If a video phone call comes during the day I will position myself facing a window. I just suction cup my phone onto the window so that I don’t have to hold it in my hand. I don’t know about you, but my arm gets really tired holding the phone for a long conversation. I also get a little seasick if the other person is holding the phone in their hand and starts weaving it around as their outstretched arm becomes fatigued.
This is my home monitor. As you can see, it is raised up so that the screen is even with my face. There is both side lighting (cross illumination) and additional illumination at the top, coming from the ring light.
At the monitor, give yourself some cross illumination. It could be two table lamps or you can get some lights that clip onto the side of the screen. Personally, I decided to have a little additional lighting above the screen as well. I got a ring light to add a touch more fill light. The ring light is really good at giving you even illumination for your face. They are set to hold the phone in the center of the light. If you’re thinking of buying one, look for a model that offers various intensities and color temperatures.

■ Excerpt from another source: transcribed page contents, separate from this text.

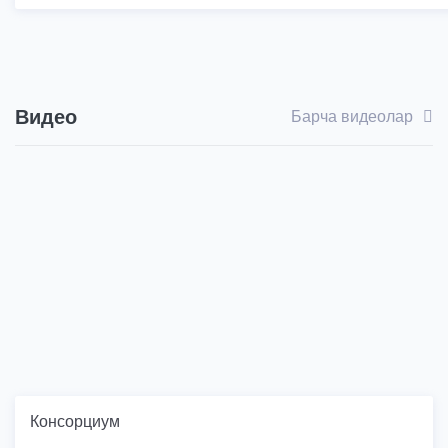
Видео
Барча видеолар
Консорциум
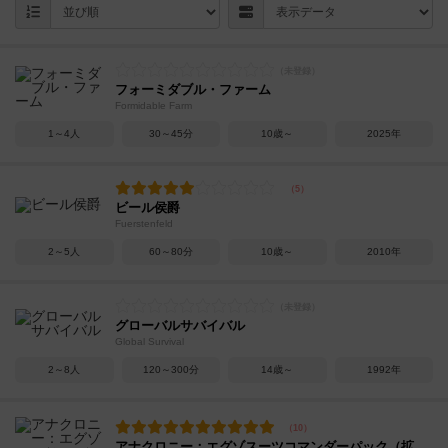
フォーミダブル・ファーム
Formidable Farm
1～4人
30～45分
10歳～
2025年
ビール侯爵
Fuerstenfeld
2～5人
60～80分
10歳～
2010年
グローバルサバイバル
Global Survival
2～8人
120～300分
14歳～
1992年
アナクロニー：エグゾスーツコマンダーパック（拡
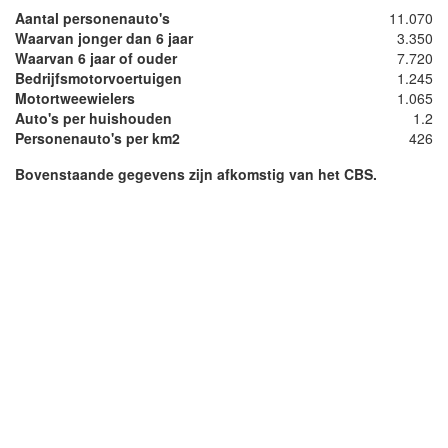
Aantal personenauto's
11.070
Waarvan jonger dan 6 jaar
3.350
Waarvan 6 jaar of ouder
7.720
Bedrijfsmotorvoertuigen
1.245
Motortweewielers
1.065
Auto's per huishouden
1.2
Personenauto's per km2
426
Bovenstaande gegevens zijn afkomstig van het CBS.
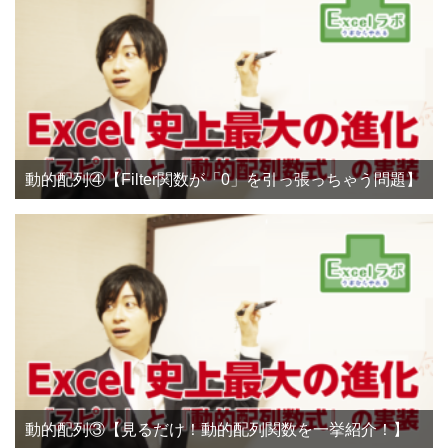
動的配列④【Filter関数が「0」を引っ張っちゃう問題】
動的配列③【見るだけ！動的配列関数を一挙紹介！】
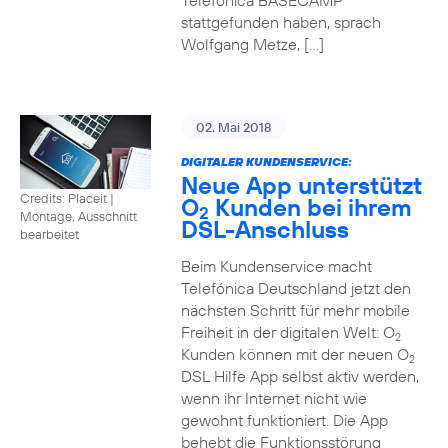
Telefónica BASECAMP
stattgefunden haben, sprach
Wolfgang Metze, […]
02. Mai 2018
DIGITALER KUNDENSERVICE:
Neue App unterstützt
Credits: Placeit
|
O
Kunden bei ihrem
2
Montage, Ausschnitt
DSL-Anschluss
bearbeitet
Beim Kundenservice macht
Telefónica Deutschland jetzt den
nächsten Schritt für mehr mobile
Freiheit in der digitalen Welt: O
2
Kunden können mit der neuen O
2
DSL Hilfe App selbst aktiv werden,
wenn ihr Internet nicht wie
gewohnt funktioniert. Die App
behebt die Funktionsstörung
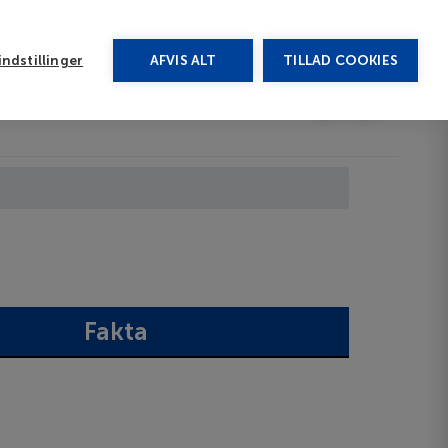
rug vores chat
ndstillinger
AFVIS ALT
TILLAD COOKIES
Toggle submenu
Afbudsrejser
DA
Fakta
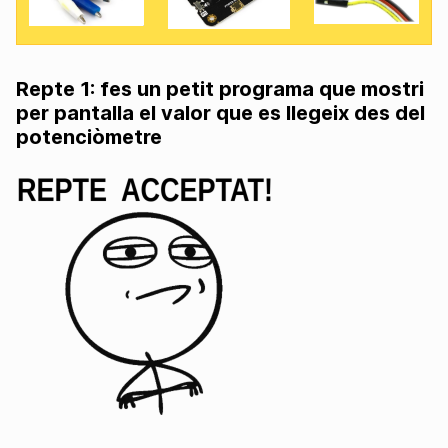
Repte 1: fes un petit programa que mostri
per pantalla el valor que es llegeix des del
potenciòmetre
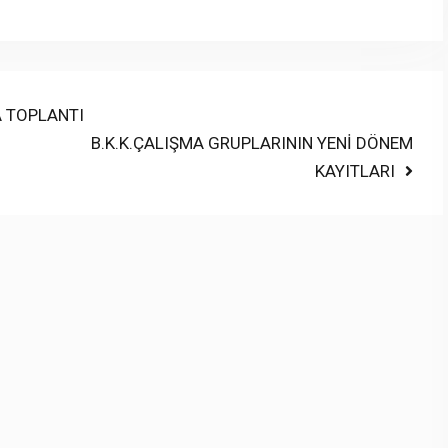
A TOPLANTI
Next
B.K.K.ÇALIŞMA GRUPLARININ YENİ DÖNEM
post:
KAYITLARI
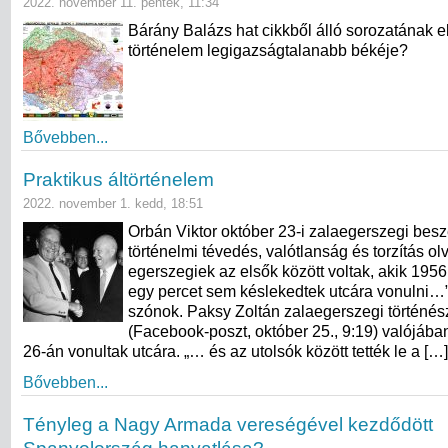
2022. november 11. péntek, 11:34
Bárány Balázs hat cikkből álló sorozatának e
történelem legigazságtalanabb békéje?
Bővebben...
Praktikus áltörténelem
2022. november 1. kedd, 18:51
Orbán Viktor október 23-i zalaegerszegi be
történelmi tévedés, valótlanság és torzítás ol
egerszegiek az elsők között voltak, akik 195
egy percet sem késlekedtek utcára vonulni…” –
szónok. Paksy Zoltán zalaegerszegi történész
(Facebook-poszt, október 25., 9:19) valójába
26-án vonultak utcára. „… és az utolsók között tették le a […]
Bővebben...
Tényleg a Nagy Armada vereségével kezdődött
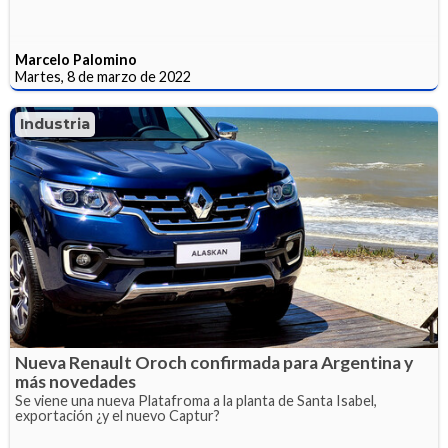
Marcelo Palomino
Martes, 8 de marzo de 2022
Industria
Nueva Renault Oroch confirmada para Argentina y
más novedades
Se viene una nueva Platafroma a la planta de Santa Isabel,
exportación ¿y el nuevo Captur?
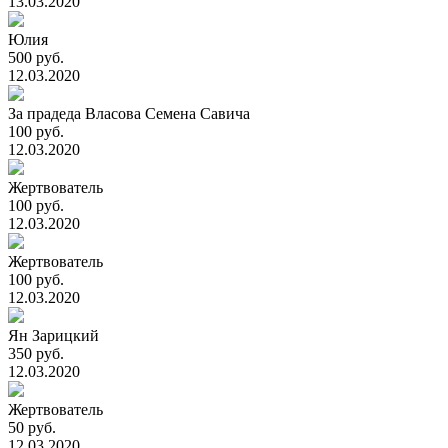
13.03.2020
Юлия
500 руб.
12.03.2020
За прадеда Власова Семена Савича
100 руб.
12.03.2020
Жертвователь
100 руб.
12.03.2020
Жертвователь
100 руб.
12.03.2020
Ян Зарицкий
350 руб.
12.03.2020
Жертвователь
50 руб.
12.03.2020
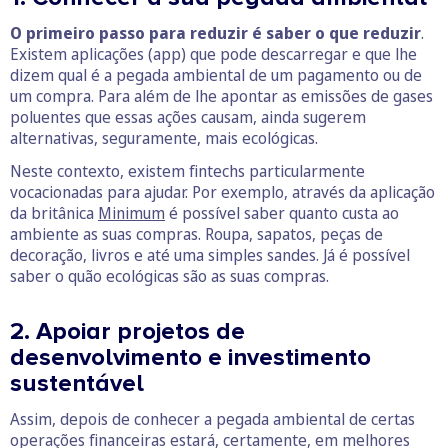
O primeiro passo para reduzir é saber o que reduzir
.
Existem aplicações (app) que pode descarregar e que lhe
dizem qual é a pegada ambiental de um pagamento ou de
um compra. Para além de lhe apontar as emissões de gases
poluentes que essas ações causam, ainda sugerem
alternativas, seguramente, mais ecológicas.
Neste contexto, existem fintechs particularmente
vocacionadas para ajudar. Por exemplo, através da aplicação
da britânica
Minimum
é possível saber quanto custa ao
ambiente as suas compras. Roupa, sapatos, peças de
decoração, livros e até uma simples sandes. Já é possível
saber o quão ecológicas são as suas compras.
2. Apoiar projetos de
desenvolvimento e investimento
sustentável
Assim, depois de conhecer a pegada ambiental de certas
operações financeiras estará, certamente, em melhores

Another suggestion is to raise the monitor to eye level. This tends to be a much more flattering angle for your face. And you always want to put you best face forward. Right?
The Do’s and Don’ts of Face Lighting
During the day, don’t position yourself with your back to the window, as shown here on the left. You will just be a cloudy silhouette. The correct way is to face the window, as seen here on the right.
Lighting from above is the worst. As you can see here on the left. If the side lighting is too low as then features become somewhat distorted, as shown here on the right.
Having cross illumination at head height, along with additional fill light above head level will produce the best lighting for your face.